## Request
Reproduce the records from the start through the line that contains "crop: left 1.577%, top", including both ends, and nothing beyond that line.

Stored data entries
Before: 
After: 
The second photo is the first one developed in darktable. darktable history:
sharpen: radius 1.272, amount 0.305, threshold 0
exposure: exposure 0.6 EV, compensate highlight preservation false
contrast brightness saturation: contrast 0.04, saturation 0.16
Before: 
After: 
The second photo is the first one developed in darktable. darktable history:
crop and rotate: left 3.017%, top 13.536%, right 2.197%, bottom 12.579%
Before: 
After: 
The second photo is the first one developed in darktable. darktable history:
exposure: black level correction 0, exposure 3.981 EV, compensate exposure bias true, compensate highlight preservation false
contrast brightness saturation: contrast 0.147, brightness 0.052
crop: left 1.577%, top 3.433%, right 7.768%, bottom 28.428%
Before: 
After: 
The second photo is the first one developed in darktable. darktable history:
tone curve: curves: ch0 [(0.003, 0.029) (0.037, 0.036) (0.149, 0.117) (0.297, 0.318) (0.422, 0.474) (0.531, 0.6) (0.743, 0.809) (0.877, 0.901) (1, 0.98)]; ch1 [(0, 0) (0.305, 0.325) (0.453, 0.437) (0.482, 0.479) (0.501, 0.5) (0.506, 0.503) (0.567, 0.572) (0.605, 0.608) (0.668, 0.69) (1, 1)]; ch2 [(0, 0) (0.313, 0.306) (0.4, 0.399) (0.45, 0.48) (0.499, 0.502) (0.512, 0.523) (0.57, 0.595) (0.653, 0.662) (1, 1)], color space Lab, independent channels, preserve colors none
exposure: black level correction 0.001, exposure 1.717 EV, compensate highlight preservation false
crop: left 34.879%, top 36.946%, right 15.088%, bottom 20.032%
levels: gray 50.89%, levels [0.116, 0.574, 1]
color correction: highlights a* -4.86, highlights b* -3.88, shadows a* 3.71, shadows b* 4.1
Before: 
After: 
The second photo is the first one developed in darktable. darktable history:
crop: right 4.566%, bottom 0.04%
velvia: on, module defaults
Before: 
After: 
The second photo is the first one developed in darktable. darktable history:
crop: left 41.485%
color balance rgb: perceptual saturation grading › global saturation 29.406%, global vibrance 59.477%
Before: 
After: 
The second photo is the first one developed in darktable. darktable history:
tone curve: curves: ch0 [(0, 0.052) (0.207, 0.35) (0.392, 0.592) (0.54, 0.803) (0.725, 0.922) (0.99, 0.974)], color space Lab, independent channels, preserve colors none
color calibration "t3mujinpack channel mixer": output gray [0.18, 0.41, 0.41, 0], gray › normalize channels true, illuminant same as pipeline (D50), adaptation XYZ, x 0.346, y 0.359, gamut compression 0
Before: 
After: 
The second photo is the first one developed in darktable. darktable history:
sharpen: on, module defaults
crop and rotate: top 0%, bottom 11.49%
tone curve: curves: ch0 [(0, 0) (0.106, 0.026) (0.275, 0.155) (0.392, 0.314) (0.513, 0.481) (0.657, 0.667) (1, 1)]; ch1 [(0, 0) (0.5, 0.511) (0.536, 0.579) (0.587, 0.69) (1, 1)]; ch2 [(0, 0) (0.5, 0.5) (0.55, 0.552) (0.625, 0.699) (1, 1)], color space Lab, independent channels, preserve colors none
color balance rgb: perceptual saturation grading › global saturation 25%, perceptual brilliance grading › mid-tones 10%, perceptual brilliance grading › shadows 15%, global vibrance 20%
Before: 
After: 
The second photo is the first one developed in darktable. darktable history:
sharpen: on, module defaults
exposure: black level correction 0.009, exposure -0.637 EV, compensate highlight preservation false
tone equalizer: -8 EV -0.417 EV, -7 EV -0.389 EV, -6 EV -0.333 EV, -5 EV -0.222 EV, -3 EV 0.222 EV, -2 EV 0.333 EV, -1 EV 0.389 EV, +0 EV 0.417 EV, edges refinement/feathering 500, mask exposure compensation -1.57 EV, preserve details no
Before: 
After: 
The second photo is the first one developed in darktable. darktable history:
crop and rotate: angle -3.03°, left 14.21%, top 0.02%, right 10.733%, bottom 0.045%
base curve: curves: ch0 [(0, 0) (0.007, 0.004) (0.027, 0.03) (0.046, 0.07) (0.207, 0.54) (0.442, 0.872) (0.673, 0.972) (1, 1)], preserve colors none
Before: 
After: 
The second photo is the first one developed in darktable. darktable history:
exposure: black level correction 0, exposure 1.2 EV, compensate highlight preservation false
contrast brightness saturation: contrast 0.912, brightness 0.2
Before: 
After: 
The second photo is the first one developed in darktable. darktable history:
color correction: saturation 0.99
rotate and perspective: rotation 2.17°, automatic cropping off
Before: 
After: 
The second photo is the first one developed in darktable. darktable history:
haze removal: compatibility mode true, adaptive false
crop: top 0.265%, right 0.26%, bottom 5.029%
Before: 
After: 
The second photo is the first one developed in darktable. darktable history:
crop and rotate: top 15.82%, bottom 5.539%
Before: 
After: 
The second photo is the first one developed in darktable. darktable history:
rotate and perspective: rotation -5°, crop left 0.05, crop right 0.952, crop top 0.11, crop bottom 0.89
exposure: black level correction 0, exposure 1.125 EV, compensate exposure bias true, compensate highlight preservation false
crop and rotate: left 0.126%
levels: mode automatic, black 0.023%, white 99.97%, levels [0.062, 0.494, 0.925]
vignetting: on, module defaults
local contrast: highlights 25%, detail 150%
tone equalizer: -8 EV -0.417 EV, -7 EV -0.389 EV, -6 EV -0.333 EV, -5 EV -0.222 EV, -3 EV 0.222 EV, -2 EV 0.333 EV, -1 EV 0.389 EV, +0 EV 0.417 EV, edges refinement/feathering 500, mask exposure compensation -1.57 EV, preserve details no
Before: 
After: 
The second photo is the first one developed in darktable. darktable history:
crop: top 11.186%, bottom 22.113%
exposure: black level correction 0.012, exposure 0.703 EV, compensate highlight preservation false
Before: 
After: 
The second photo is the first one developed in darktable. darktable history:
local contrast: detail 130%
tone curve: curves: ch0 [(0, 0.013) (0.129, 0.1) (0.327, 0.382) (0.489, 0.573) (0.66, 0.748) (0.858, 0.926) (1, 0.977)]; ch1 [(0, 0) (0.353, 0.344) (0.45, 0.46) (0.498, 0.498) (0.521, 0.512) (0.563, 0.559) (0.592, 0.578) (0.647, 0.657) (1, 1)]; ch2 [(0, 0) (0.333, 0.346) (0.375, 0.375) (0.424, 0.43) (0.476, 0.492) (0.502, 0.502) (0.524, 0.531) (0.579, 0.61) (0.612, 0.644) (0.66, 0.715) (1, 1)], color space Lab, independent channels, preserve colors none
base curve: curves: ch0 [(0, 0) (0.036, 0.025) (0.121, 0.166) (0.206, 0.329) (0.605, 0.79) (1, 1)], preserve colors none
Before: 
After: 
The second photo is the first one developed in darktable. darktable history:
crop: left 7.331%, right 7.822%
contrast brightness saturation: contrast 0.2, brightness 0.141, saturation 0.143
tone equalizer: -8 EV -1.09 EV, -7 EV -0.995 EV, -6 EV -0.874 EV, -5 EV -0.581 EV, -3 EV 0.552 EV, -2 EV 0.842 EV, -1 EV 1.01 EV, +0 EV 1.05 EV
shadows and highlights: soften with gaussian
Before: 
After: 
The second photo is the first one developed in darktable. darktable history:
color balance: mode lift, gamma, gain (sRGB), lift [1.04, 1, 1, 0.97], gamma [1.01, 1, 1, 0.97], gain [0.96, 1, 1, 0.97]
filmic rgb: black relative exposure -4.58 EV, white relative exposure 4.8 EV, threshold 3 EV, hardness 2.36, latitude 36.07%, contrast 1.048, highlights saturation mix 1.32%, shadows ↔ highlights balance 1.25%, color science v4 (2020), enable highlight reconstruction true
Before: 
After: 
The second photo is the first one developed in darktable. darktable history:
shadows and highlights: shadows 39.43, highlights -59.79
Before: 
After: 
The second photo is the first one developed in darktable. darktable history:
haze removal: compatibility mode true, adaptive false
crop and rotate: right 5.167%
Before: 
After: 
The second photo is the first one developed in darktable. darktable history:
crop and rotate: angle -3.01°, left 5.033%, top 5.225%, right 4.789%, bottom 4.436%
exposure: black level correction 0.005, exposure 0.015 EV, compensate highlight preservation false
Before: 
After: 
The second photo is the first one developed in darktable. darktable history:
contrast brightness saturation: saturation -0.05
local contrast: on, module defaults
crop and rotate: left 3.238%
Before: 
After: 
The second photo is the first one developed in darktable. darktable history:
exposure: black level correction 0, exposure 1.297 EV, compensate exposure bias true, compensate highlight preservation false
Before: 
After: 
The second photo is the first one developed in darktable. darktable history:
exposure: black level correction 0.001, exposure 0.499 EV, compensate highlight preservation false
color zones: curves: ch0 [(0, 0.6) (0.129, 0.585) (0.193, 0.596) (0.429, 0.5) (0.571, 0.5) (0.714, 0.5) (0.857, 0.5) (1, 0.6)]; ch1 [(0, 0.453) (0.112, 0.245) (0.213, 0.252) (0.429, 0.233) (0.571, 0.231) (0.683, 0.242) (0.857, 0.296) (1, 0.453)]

## Written response
Before: 
After: 
The second photo is the first one developed in darktable. darktable history:
sharpen: radius 1.272, amount 0.305, threshold 0
exposure: exposure 0.6 EV, compensate highlight preservation false
contrast brightness saturation: contrast 0.04, saturation 0.16
Before: 
After: 
The second photo is the first one developed in darktable. darktable history:
crop and rotate: left 3.017%, top 13.536%, right 2.197%, bottom 12.579%
Before: 
After: 
The second photo is the first one developed in darktable. darktable history:
exposure: black level correction 0, exposure 3.981 EV, compensate exposure bias true, compensate highlight preservation false
contrast brightness saturation: contrast 0.147, brightness 0.052
crop: left 1.577%, top 3.433%, right 7.768%, bottom 28.428%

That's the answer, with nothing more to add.